É uma arrogância inútil, mas perigosa, queremos decidir a vida privada dos outros. Absurdo invocar argumentos culturais ou tradicionais quando em causa está um bem maior, como o direito de personalidade e dignidade.
A imposição de padrões morais é ilógica, pois em todo o mundo homens e mulheres relacionam-se de diferentes modos. O importante é respeitar os direitos fundamentais do ser humano e não permitir que aqueles que têm uma visão egocêntrica da vida voem como uma ave de rapina sobre os direitos humanos.
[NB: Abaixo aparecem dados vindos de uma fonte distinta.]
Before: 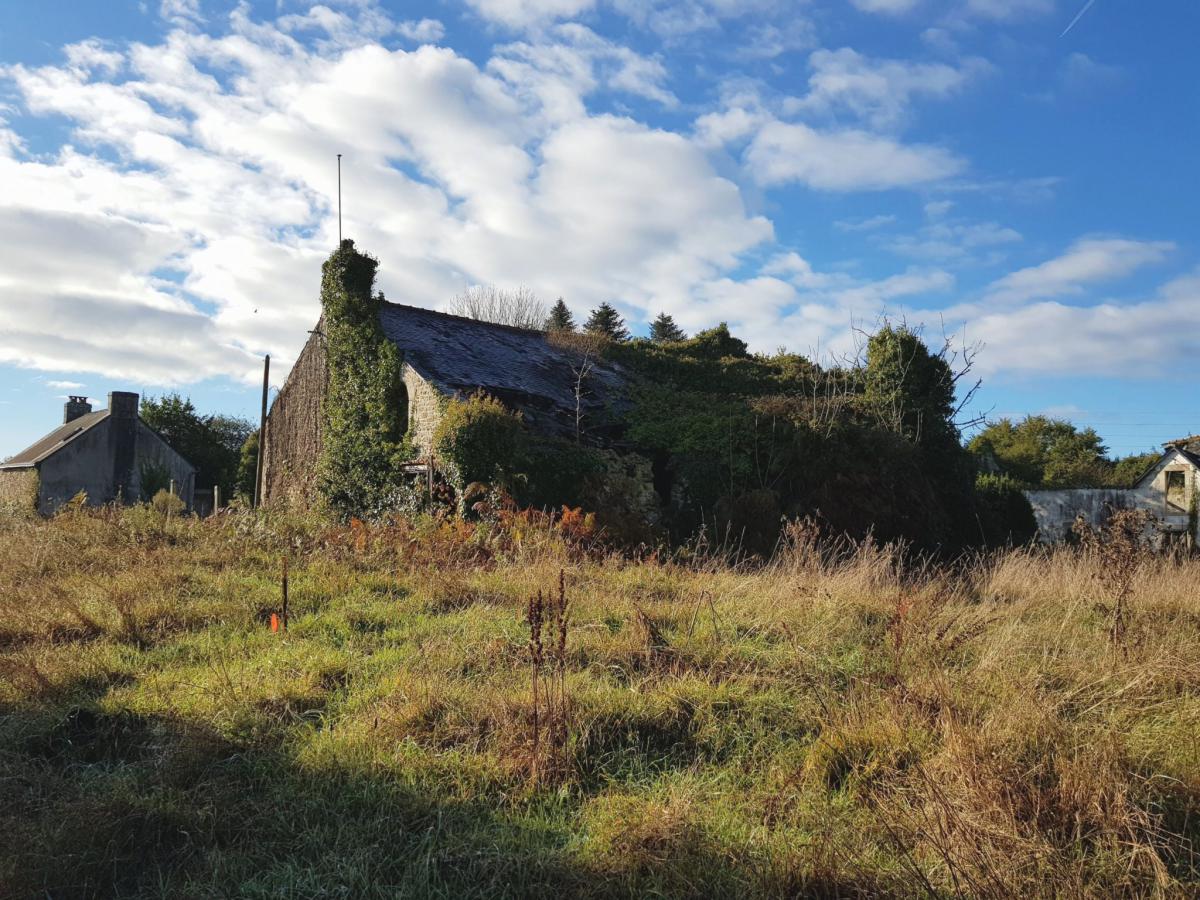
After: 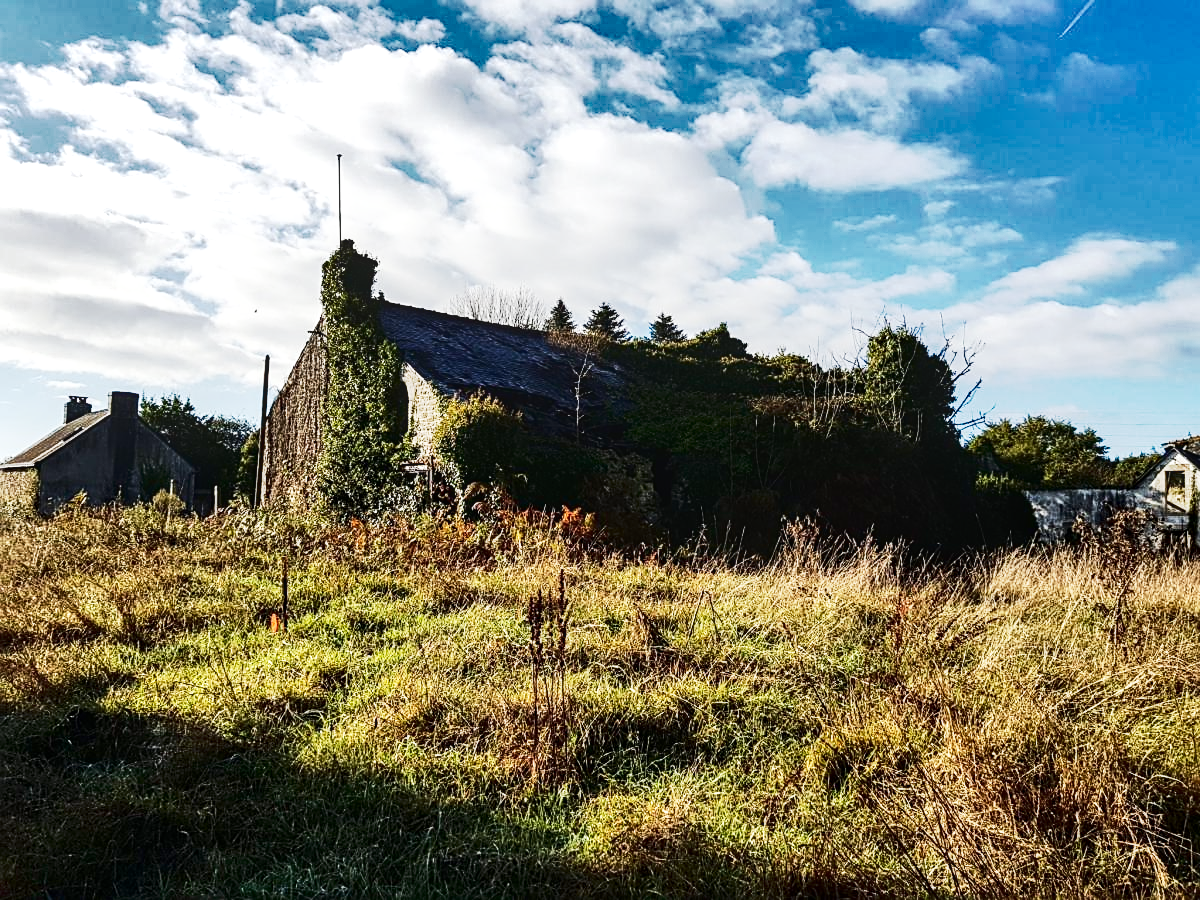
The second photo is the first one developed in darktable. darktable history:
tone equalizer: -8 EV -1.09 EV, -7 EV -1 EV, -6 EV -0.873 EV, -5 EV -0.597 EV, -3 EV 0.568 EV, -2 EV 0.848 EV, -1 EV 0.998 EV, +0 EV 1.07 EV, edges refinement/feathering 500, mask exposure compensation -1.57 EV, preserve details no
contrast brightness saturation: contrast 0.134, brightness -0.225, saturation 0.14
sharpen: on, module defaults
local contrast: detail 130%
shadows and highlights: radius 118, shadows 41.62, highlights -62.3, soften with gaussian
base curve: curves: ch0 [(0, 0) (0.088, 0.125) (0.176, 0.251) (0.354, 0.501) (0.613, 0.749) (1, 0.877)], preserve colors none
Mesmo que a maioria seja heterossexual tem o dever de zelar pelos direitos daqueles que não o são. E zelar é não discriminar, nas pequenas e nas grandes coisas.
Muitas vezes, argumenta-se que a homossexualidade é anti natural e que atenta contra a reprodução. Curiosamente, no passado, já lhe chamaram  uma doença, mas, com o tempo, foram polindo as garras e tornaram-se aparentemente mais controlados nas objeções.
Ora cabe dizer que os homossexuais não têm nada a opor à existência de heterossexuais, simplesmente têm uma orientação sexual diferente e querem-na afirmar sem receios. Os homossexuais fazem perigar tanto a reprodução humana como os padres, as freiras ou todos aqueles que livremente decidem não ter filhos. Ultimamente o número tem crescido entre os heterossexuais… 
Além disto, o ser humano não se afirma apenas pelo instinto reprodutor. Os domínios cognitivo e afetivo são património inalienável da humanidade, que não autorizam argumentos homofóbicos baseados na alegada não naturalidade da homossexualidade.
A sociedade portuguesa como a generalidade da sociedade ocidental ainda tem um largo caminho a percorrer para expurgar a homofobia dos comportamentos sociais. Acho que a atitude correta não pode ser não tocar neste assunto por ser polémico, mas, pelo contrário, trazê-lo para o debate público.